Friday, November 12, 2004

Profligate Moral Economy

Thanks to Josh Corey for the pointer to Timothy Burke’s attempt to inaugurate a critique of Thomas Frank. Such a critique will be, I think, a real necessity of progressive cultural and political organization for the foreseeable future, and it’s good to see that some sharp minds out there are taking up the challenge and raising questions about the potentially disastrous implications of Frank’s “populism” for left politics.

While I’m thankful for the direction opened up by Burke’s comments, though, I have some unresolved questions about the invocation of moral economy on which they lean. Specifically, I can see how small-holding Western and Southern-states farmers and surrounding agrarian communities could think their place in the world in terms of an anti-accumulation position historically tied to the small peasant. What I need some help seeing is how, again historically, the radical divergence between this moral-ideological side of their moral economy and the political-economic side of the equation has been so effectively papered over.

This “other side” of the equation becomes somewhat clearer if we actually take a look at the realities of agricultural production in the South, and even more so in the West.

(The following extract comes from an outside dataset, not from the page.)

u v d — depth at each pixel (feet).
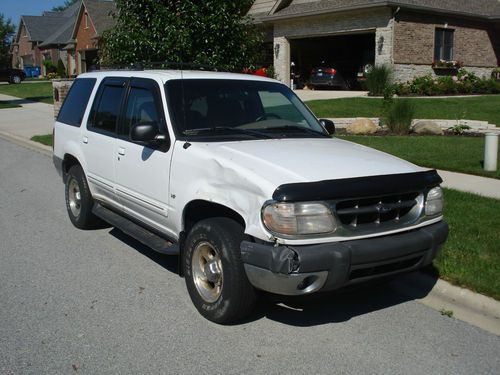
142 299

Even a cursory examination reveals these modes of life to be structured as anything but small peasant production. Leaving aside for the moment the fact that acreage under cultivation by small-holding individual owners is a rapidly shrinking share of total farmland, the divergence from peasant conditions becomes clear even when we take these small-holdings as representative of the whole. And this becomes clear precisely in the form of those redistributions of accumulation that Burke says provoke such distrust in the terms of a peasant moral economy. Agriculture in the regions we’re talking about here, and especially west of the Mississippi, is simply unthinkable on its current scale without gargantuan Federal inputs. There is farmland in Arizona, for example, where the ratio of Federal dollars – in the form of subsidized irrigation water, hydroelectric power and direct farm commodity price supports – to farm commodity prices runs in the neighborhood of 1 to 1.2. If we talk about low-value graze crops like alfalfa, grown with expensive irrigation water on poorly-drained land, the ratio sometimes sinks below 1 to 1. While not as pronounced in the Southeast, the presence of the TVA and related Federal dredging, dyking, draining, and power generating facilities – most supplying their inputs far below cost to agricultural producers – produces a similar phenomenon. As has been pointed out elsewhere in the wake of the election, were we to conceive of the circulation of Federal tax monies as a balance of payments, the majority of blue states would show payments well above receipts, while for the majority of red states the inverse would hold true. And none of this, of course, is factoring in the non-renewable nature of some of the Federally-subsidized inputs, most particularly the water itself. (Could this perpetual externalizing of costs onto the commons one day become the breaking point between the persistent, peasant-derived “moral economy” and the large scale forms of production it’s increasingly enmeshed in?)

So I’m left wondering how large-scale capital flows, and State intervention in those flows, have been rendered so historically invisible when we’re speaking about “Red-state” rural and small-town life. This isn’t intended as a hostile question to Burke, because I think he might well be on to something, but I think one aspect of the situation we might need to make forcefully clear is the wide divergence between this moral economy as it’s articulated in a mode of cultural life, and the political economy it’s been serving behind its own back, as it were, for almost a full century.